Dataset:

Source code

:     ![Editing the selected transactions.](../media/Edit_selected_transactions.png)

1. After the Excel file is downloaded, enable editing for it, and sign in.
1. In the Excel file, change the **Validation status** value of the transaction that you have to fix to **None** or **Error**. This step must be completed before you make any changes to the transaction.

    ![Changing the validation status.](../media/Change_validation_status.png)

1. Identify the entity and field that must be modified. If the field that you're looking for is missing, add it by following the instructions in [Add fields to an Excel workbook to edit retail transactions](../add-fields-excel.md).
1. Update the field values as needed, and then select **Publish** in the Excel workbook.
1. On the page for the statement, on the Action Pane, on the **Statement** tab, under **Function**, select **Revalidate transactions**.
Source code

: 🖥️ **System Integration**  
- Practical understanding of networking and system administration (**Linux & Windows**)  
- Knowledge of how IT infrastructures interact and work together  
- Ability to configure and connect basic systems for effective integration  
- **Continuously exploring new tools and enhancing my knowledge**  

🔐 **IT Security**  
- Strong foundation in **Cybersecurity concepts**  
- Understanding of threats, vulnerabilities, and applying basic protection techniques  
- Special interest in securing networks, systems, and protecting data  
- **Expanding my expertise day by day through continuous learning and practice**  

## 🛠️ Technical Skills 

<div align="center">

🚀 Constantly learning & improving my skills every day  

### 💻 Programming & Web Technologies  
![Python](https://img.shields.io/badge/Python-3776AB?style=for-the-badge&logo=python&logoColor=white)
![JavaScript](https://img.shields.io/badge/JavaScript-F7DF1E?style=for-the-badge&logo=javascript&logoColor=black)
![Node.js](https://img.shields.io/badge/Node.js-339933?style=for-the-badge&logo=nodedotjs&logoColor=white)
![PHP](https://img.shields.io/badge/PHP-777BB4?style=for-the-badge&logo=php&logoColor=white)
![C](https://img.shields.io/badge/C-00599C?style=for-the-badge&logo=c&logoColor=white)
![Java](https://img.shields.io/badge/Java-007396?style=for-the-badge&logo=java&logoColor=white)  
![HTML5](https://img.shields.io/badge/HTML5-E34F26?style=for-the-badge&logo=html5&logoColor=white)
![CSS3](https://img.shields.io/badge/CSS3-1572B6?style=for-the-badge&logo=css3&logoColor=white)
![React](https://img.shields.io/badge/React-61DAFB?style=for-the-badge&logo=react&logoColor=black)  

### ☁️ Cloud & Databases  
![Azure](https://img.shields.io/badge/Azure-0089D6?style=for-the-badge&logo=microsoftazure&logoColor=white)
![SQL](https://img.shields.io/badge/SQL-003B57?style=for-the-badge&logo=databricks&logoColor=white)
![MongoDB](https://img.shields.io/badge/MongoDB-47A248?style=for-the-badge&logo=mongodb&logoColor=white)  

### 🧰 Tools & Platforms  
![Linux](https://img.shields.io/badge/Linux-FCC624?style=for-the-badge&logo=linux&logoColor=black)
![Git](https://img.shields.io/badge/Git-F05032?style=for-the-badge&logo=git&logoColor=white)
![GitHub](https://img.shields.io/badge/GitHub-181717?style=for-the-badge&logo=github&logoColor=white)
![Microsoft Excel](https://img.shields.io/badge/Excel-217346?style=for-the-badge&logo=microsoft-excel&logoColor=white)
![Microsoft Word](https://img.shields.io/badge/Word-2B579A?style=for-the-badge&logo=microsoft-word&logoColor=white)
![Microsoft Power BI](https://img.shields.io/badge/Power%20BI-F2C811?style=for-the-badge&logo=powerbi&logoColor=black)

What is needed:
Word for word, restate all of the data shown above.

Output of the exercise:
Source code

:     ![Editing the selected transactions.](../media/Edit_selected_transactions.png)

1. After the Excel file is downloaded, enable editing for it, and sign in.
1. In the Excel file, change the **Validation status** value of the transaction that you have to fix to **None** or **Error**. This step must be completed before you make any changes to the transaction.

    ![Changing the validation status.](../media/Change_validation_status.png)

1. Identify the entity and field that must be modified. If the field that you're looking for is missing, add it by following the instructions in [Add fields to an Excel workbook to edit retail transactions](../add-fields-excel.md).
1. Update the field values as needed, and then select **Publish** in the Excel workbook.
1. On the page for the statement, on the Action Pane, on the **Statement** tab, under **Function**, select **Revalidate transactions**.
Source code

: 🖥️ **System Integration**  
- Practical understanding of networking and system administration (**Linux & Windows**)  
- Knowledge of how IT infrastructures interact and work together  
- Ability to configure and connect basic systems for effective integration  
- **Continuously exploring new tools and enhancing my knowledge**  

🔐 **IT Security**  
- Strong foundation in **Cybersecurity concepts**  
- Understanding of threats, vulnerabilities, and applying basic protection techniques  
- Special interest in securing networks, systems, and protecting data  
- **Expanding my expertise day by day through continuous learning and practice**  

## 🛠️ Technical Skills 

<div align="center">

🚀 Constantly learning & improving my skills every day  

### 💻 Programming & Web Technologies  
![Python](https://img.shields.io/badge/Python-3776AB?style=for-the-badge&logo=python&logoColor=white)
![JavaScript](https://img.shields.io/badge/JavaScript-F7DF1E?style=for-the-badge&logo=javascript&logoColor=black)
![Node.js](https://img.shields.io/badge/Node.js-339933?style=for-the-badge&logo=nodedotjs&logoColor=white)
![PHP](https://img.shields.io/badge/PHP-777BB4?style=for-the-badge&logo=php&logoColor=white)
![C](https://img.shields.io/badge/C-00599C?style=for-the-badge&logo=c&logoColor=white)
![Java](https://img.shields.io/badge/Java-007396?style=for-the-badge&logo=java&logoColor=white)  
![HTML5](https://img.shields.io/badge/HTML5-E34F26?style=for-the-badge&logo=html5&logoColor=white)
![CSS3](https://img.shields.io/badge/CSS3-1572B6?style=for-the-badge&logo=css3&logoColor=white)
![React](https://img.shields.io/badge/React-61DAFB?style=for-the-badge&logo=react&logoColor=black)  

### ☁️ Cloud & Databases  
![Azure](https://img.shields.io/badge/Azure-0089D6?style=for-the-badge&logo=microsoftazure&logoColor=white)
![SQL](https://img.shields.io/badge/SQL-003B57?style=for-the-badge&logo=databricks&logoColor=white)
![MongoDB](https://img.shields.io/badge/MongoDB-47A248?style=for-the-badge&logo=mongodb&logoColor=white)  

### 🧰 Tools & Platforms  
![Linux](https://img.shields.io/badge/Linux-FCC624?style=for-the-badge&logo=linux&logoColor=black)
![Git](https://img.shields.io/badge/Git-F05032?style=for-the-badge&logo=git&logoColor=white)
![GitHub](https://img.shields.io/badge/GitHub-181717?style=for-the-badge&logo=github&logoColor=white)
![Microsoft Excel](https://img.shields.io/badge/Excel-217346?style=for-the-badge&logo=microsoft-excel&logoColor=white)
![Microsoft Word](https://img.shields.io/badge/Word-2B579A?style=for-the-badge&logo=microsoft-word&logoColor=white)
![Microsoft Power BI](https://img.shields.io/badge/Power%20BI-F2C811?style=for-the-badge&logo=powerbi&logoColor=black)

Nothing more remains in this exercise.